**Problem description**
Each entry is to be given again precisely, and no picture may be carried over.

**Input for this task**
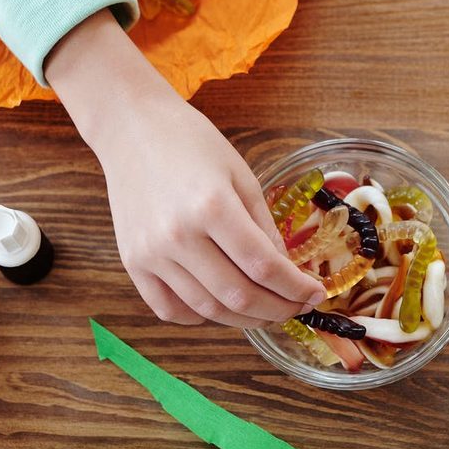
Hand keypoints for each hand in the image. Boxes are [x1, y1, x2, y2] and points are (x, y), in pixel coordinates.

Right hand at [46, 12, 324, 326]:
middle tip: (296, 308)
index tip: (316, 294)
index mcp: (213, 206)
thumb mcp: (242, 175)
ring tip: (267, 312)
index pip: (264, 266)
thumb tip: (285, 271)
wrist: (132, 129)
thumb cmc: (192, 143)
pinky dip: (200, 317)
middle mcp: (179, 236)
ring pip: (206, 308)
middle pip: (238, 295)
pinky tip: (222, 307)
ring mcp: (151, 253)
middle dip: (277, 309)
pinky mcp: (132, 262)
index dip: (295, 287)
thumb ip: (264, 227)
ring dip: (244, 319)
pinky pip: (169, 308)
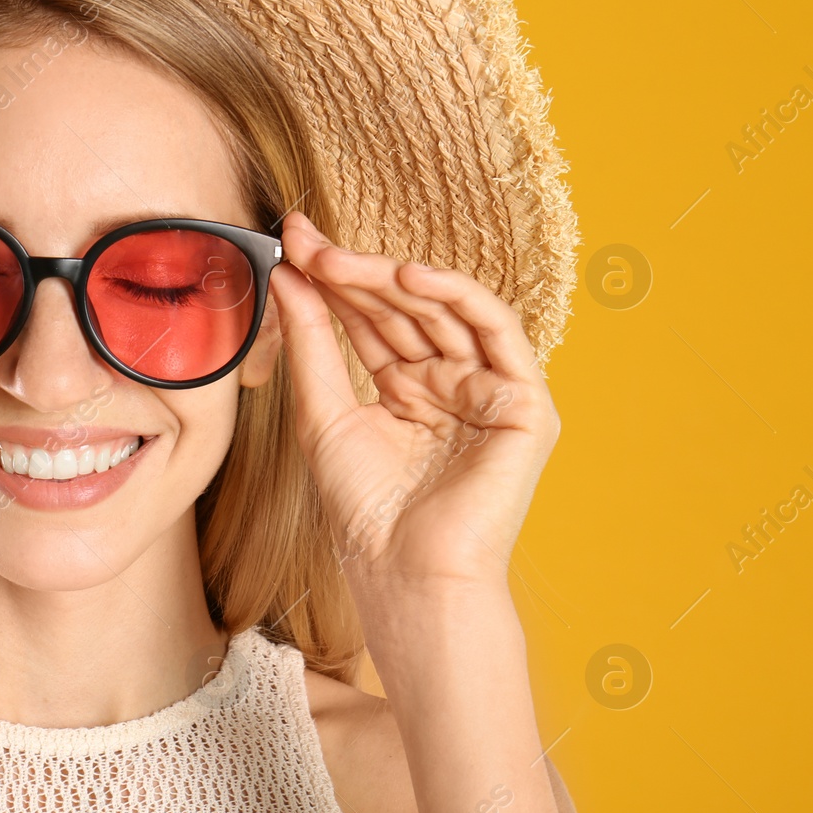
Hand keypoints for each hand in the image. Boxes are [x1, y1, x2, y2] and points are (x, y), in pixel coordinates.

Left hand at [271, 212, 560, 588]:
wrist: (405, 571)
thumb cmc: (365, 510)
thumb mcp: (323, 414)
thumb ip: (311, 344)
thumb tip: (288, 276)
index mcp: (409, 389)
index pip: (370, 319)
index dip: (332, 280)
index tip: (289, 243)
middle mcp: (452, 383)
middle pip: (402, 309)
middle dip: (353, 271)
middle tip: (304, 241)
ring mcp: (490, 390)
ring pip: (443, 311)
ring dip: (389, 277)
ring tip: (335, 258)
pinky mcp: (525, 402)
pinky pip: (497, 330)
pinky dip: (455, 295)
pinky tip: (408, 274)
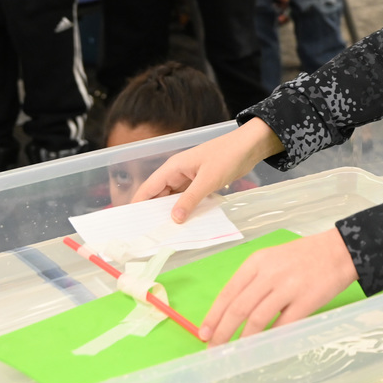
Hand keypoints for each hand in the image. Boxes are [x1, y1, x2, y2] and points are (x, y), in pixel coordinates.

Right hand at [133, 117, 282, 222]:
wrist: (250, 146)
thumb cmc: (228, 156)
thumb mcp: (208, 180)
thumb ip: (190, 199)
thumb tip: (174, 219)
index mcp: (172, 168)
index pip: (148, 189)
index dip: (138, 206)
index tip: (131, 225)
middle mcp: (177, 173)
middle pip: (158, 196)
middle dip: (153, 213)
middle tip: (149, 236)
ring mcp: (189, 178)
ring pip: (173, 199)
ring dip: (170, 213)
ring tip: (164, 234)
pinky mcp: (200, 183)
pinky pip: (187, 198)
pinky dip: (185, 209)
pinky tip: (185, 224)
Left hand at [200, 227, 358, 344]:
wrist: (338, 250)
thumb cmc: (303, 256)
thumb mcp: (272, 259)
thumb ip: (253, 281)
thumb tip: (231, 312)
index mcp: (257, 261)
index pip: (228, 292)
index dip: (214, 316)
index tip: (204, 333)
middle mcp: (270, 273)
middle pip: (238, 308)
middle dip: (223, 332)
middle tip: (215, 348)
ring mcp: (288, 287)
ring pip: (256, 319)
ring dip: (243, 339)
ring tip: (236, 351)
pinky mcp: (305, 301)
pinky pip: (282, 325)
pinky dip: (269, 338)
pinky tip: (262, 345)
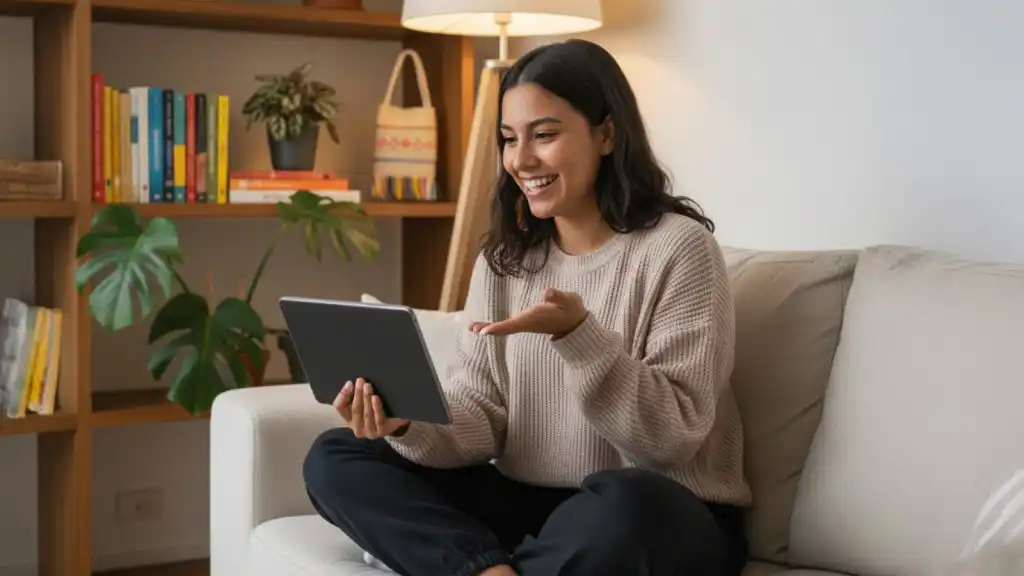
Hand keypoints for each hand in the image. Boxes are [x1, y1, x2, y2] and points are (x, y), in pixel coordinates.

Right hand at [334, 377, 409, 437]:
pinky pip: (378, 419)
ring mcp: (369, 432)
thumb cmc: (376, 411)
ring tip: (368, 386)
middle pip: (355, 409)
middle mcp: (356, 428)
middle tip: (360, 381)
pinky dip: (376, 407)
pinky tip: (376, 398)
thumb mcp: (363, 404)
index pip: (339, 408)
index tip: (350, 383)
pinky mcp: (381, 432)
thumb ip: (356, 396)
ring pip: (366, 413)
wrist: (394, 424)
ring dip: (366, 398)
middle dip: (357, 394)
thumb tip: (351, 382)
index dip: (342, 395)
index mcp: (349, 420)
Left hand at [472, 288, 587, 338]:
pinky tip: (487, 325)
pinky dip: (496, 326)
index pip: (513, 324)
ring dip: (489, 327)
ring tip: (473, 326)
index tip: (484, 331)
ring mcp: (526, 324)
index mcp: (534, 319)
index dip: (498, 327)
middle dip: (489, 328)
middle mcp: (528, 324)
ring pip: (505, 328)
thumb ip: (558, 296)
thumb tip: (547, 292)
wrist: (576, 322)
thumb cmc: (571, 309)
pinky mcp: (527, 322)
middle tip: (472, 327)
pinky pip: (508, 326)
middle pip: (505, 328)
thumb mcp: (568, 301)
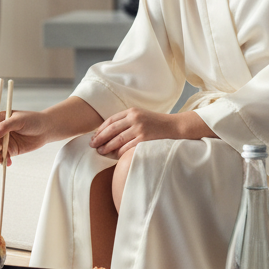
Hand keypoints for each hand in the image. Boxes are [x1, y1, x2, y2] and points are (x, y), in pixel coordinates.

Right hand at [0, 110, 51, 164]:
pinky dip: (5, 161)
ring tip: (1, 160)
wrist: (46, 129)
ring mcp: (5, 141)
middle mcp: (0, 131)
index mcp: (0, 120)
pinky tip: (8, 163)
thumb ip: (5, 126)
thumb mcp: (19, 120)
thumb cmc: (33, 120)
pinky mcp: (11, 149)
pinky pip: (4, 156)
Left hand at [89, 108, 212, 157]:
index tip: (94, 136)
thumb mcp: (141, 116)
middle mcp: (135, 118)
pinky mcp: (145, 139)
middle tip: (92, 145)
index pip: (111, 120)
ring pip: (117, 140)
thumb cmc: (157, 124)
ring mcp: (140, 129)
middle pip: (111, 129)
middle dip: (100, 138)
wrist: (176, 127)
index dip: (100, 129)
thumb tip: (109, 132)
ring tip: (100, 152)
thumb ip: (127, 121)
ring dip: (107, 147)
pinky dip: (119, 153)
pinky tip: (114, 156)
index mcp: (132, 111)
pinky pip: (127, 148)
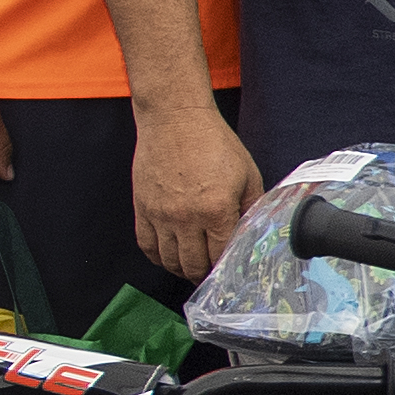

**Problem solution**
Hand keypoints for each hand in the image. Boxes are [x1, y1, x2, y2] and points are (x, y), in pixel coordinates.

Right hand at [46, 12, 324, 326]:
middle tip: (296, 308)
index tip: (316, 294)
index mcp: (213, 206)
thumb mcp: (242, 175)
ring tip: (267, 312)
index pip: (264, 266)
thumb tip: (285, 271)
wrist: (132, 129)
thumb cmc: (192, 143)
pinky dip: (200, 317)
middle mcp: (179, 236)
ring pip: (206, 308)
middle pip: (238, 295)
pinky tip: (222, 307)
ring mcp: (151, 253)
middle dip: (277, 309)
pinky mcp: (132, 262)
index dip: (295, 287)
thumb ip: (264, 227)
ring dip: (244, 319)
pinky pip: (169, 308)
Hand keypoints for each hand in the image. Boxes are [x1, y1, x2, y2] and points are (x, y), in pixel coordinates.

Left hand at [271, 212, 560, 588]:
wrist: (405, 571)
thumb cmc: (365, 510)
thumb mcp: (323, 414)
thumb ip: (311, 344)
thumb tip: (288, 276)
index mcp: (409, 389)
index pip: (370, 319)
index dip: (332, 280)
index tip: (289, 243)
middle mcp: (452, 383)
middle pip: (402, 309)
middle dip: (353, 271)
middle tip: (304, 241)
ring mcp: (490, 390)
ring pip: (443, 311)
ring dip: (389, 277)
ring tip: (335, 258)
pinky mcp: (525, 402)
pinky pip: (497, 330)
pinky dip: (455, 295)
pinky tip: (408, 274)
Hand keypoints for each hand in the image. Boxes are [x1, y1, x2, y2] and points are (x, y), in pixel coordinates.

Right hand at [133, 117, 282, 222]:
wrist: (250, 146)
thumb cmc: (228, 156)
thumb mcp: (208, 180)
thumb ip: (190, 199)
thumb tip: (174, 219)
index mcp: (172, 168)
index pip: (148, 189)
index dip: (138, 206)
index tip: (131, 225)
middle mcp: (177, 173)
middle pip: (158, 196)
middle dip: (153, 213)
middle tip: (149, 236)
ring mcp: (189, 178)
ring pip: (173, 199)
ring dip: (170, 213)
ring tip: (164, 234)
pinky mcp: (200, 183)
pinky pip: (187, 198)
pinky dip: (185, 209)
pinky tip: (185, 224)
Left hand at [200, 227, 358, 344]:
wrist: (338, 250)
thumb cmc: (303, 256)
thumb mcp: (272, 259)
thumb ip: (253, 281)
thumb tip: (231, 312)
index mcp: (257, 261)
index pip: (228, 292)
index dip: (214, 316)
index tip: (204, 333)
middle mcp: (270, 273)
middle pip: (238, 308)
middle dip: (223, 332)
middle tip: (215, 348)
ring mcp: (288, 287)
ring pip: (256, 319)
ring dip: (243, 339)
ring tip: (236, 351)
pinky mcp: (305, 301)
pinky pip: (282, 325)
pinky dip: (269, 338)
pinky tip: (262, 345)
Hand keypoints for each hand in the image. Boxes are [x1, y1, x2, y2] and points are (x, y), in pixel coordinates.

Right hand at [334, 377, 409, 437]:
pinky pip: (378, 419)
ring mcp: (369, 432)
thumb cmc: (376, 411)
ring tip: (368, 386)
middle pip: (355, 409)
middle mcp: (356, 428)
middle tip: (360, 381)
pinky dip: (376, 407)
pinky tip: (376, 398)
thumb mcp: (363, 404)
index pip: (339, 408)
index tip: (350, 383)
pinky mcp: (381, 432)
thumb ip: (356, 396)
ring pip: (366, 413)
wrist: (394, 424)
ring dip: (366, 398)
middle dip: (357, 394)
thumb tip: (351, 382)
index dip: (342, 395)
index mcp: (349, 420)
Left hand at [472, 288, 587, 338]:
pinky tip: (487, 325)
pinky dip: (496, 326)
index pip: (513, 324)
ring dip: (489, 327)
ring tip: (473, 326)
index tip: (484, 331)
ring mcp: (526, 324)
index mcp: (534, 319)
index dip: (498, 327)
middle dip: (489, 328)
middle mcp: (528, 324)
ring pip: (505, 328)
thumb ip: (558, 296)
thumb tip: (547, 292)
wrist: (576, 322)
thumb cmc: (571, 309)
pinky mcp: (527, 322)
middle tip: (472, 327)
pinky pip: (508, 326)
middle pip: (505, 328)
thumb mcp: (568, 301)
Hand keypoints for each hand in the image. Boxes are [x1, y1, x2, y2] and points are (x, y), in pixel coordinates.

Right hand at [0, 110, 51, 164]:
pinky dip: (5, 161)
ring tip: (1, 160)
wrist: (46, 129)
ring mcp: (5, 141)
middle mcp: (0, 131)
index mcp: (0, 120)
pinky tip: (8, 163)
thumb ip: (5, 126)
thumb mcp: (19, 120)
thumb cmc: (33, 120)
pinky mcp: (11, 149)
pinky pip: (4, 156)
Left hand at [89, 108, 212, 157]:
index tip: (94, 136)
thumb mcp: (141, 116)
middle mcp: (135, 118)
pinky mcp: (145, 139)
middle tip: (92, 145)
index pip: (111, 120)
ring pip: (117, 140)
thumb cmc: (157, 124)
ring mcp: (140, 129)
middle pip: (111, 129)
middle dip: (100, 138)
wrist: (176, 127)
index dip: (100, 129)
thumb tip: (109, 132)
ring tip: (100, 152)
thumb ip: (127, 121)
ring dip: (107, 147)
pinky dip: (119, 153)
pinky tip: (114, 156)
index mcp: (132, 111)
pinky pip: (127, 148)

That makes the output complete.